The queue to be Walker Cup captain hardly snakes round the block but Martin Slumbers, the chief executive of the Royal & Ancient, is confident they won’t have to dip into the professional ranks to find future skippers.
Craig Watson, the former Amateur champion, was recently unveiled as the Great Britain & Ireland captain for the 2017 match with the USA and even the East Renfrewshire veteran suggested that the R&A may have to start pondering the pros a few years down the line as the career amateur continues to become a thing of the past.
In the build up to last September’s contest at Lytham, Gary Wolstenholme, GB&I’s leading points scorer in the biennial bout, salivated at the notion of Colin Montgomerie or Padraig Harrington, two redoubtable campaigners with five Walker Cup appearances between them during their days in the unpaid ranks, leading a GB&I side. “The interest in the Walker Cup would be through the roof,” Wolstenholme suggested.

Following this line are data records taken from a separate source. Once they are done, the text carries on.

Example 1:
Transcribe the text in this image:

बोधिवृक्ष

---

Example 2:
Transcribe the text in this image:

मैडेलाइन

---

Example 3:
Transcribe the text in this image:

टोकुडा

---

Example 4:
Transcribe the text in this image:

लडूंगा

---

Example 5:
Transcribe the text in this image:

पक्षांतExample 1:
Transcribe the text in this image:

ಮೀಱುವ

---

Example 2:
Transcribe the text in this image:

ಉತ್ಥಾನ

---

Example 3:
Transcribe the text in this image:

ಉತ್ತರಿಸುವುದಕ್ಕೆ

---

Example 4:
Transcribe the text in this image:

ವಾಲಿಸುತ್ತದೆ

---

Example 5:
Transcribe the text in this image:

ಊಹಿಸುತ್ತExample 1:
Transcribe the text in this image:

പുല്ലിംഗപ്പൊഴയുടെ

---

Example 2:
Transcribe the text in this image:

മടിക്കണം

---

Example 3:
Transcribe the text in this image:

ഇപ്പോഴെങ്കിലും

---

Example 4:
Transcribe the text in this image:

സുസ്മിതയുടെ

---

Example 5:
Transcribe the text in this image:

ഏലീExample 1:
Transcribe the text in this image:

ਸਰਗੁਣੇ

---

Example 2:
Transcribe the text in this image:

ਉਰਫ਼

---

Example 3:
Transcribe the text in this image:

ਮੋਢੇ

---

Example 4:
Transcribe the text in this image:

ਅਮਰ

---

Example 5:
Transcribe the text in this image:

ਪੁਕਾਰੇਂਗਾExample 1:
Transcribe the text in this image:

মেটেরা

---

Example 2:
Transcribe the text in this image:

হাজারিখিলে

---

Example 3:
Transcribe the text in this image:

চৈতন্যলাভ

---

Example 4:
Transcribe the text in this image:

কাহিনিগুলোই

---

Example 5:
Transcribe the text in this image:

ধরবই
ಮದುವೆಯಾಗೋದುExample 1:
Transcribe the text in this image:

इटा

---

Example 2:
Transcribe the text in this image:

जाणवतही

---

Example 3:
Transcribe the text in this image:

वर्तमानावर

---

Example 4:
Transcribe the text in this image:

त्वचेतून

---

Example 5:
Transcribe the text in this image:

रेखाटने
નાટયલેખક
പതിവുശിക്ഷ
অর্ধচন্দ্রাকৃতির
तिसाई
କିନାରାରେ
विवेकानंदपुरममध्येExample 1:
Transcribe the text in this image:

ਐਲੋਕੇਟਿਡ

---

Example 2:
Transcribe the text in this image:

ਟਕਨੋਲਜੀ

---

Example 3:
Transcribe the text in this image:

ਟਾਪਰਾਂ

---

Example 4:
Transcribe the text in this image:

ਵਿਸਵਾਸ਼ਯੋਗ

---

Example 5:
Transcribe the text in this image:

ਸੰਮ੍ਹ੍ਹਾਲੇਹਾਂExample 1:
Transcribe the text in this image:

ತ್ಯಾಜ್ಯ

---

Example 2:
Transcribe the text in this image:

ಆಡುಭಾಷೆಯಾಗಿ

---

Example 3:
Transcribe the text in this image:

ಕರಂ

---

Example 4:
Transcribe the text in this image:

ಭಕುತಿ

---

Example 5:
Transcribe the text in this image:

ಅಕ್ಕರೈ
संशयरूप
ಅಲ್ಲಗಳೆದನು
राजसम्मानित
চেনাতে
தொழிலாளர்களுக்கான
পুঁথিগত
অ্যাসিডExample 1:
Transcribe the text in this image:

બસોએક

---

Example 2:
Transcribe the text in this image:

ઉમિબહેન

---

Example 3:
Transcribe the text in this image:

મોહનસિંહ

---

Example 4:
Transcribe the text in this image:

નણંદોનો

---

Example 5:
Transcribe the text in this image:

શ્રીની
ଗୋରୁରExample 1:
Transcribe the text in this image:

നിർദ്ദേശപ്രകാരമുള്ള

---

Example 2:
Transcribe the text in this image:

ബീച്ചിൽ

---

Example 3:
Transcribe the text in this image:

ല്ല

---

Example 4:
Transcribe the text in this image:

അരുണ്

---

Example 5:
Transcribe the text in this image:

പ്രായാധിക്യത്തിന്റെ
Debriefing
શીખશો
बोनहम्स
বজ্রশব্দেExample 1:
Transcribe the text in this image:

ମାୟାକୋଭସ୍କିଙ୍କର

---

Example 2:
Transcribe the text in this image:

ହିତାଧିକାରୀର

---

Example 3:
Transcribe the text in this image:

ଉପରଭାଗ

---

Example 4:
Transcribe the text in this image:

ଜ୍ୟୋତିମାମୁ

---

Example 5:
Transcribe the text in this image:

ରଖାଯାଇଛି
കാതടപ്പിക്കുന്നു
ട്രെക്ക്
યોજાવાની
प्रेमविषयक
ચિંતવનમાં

Of course, the transatlantic tussle, and all its amateur dramatics, remains a magical event in its own right and Slumbers is keen to preserve the status quo. “The way the game has evolved over the last 20 years, there's a smaller and smaller pool of amateurs who are eligible to be captain,” he said. “I think we would like to stay with an amateur captain in the Walker Cup, and we've talked to a couple of other players who are still amateurs about bringing them forward in terms of their ability and the skills to captain. I think we've got a pipeline. As long as we can stay with suitably skilled and qualified amateurs, that's the way we want to go. Pádraig and Colin would be very good leaders of men, but I don't think we need to go that far.”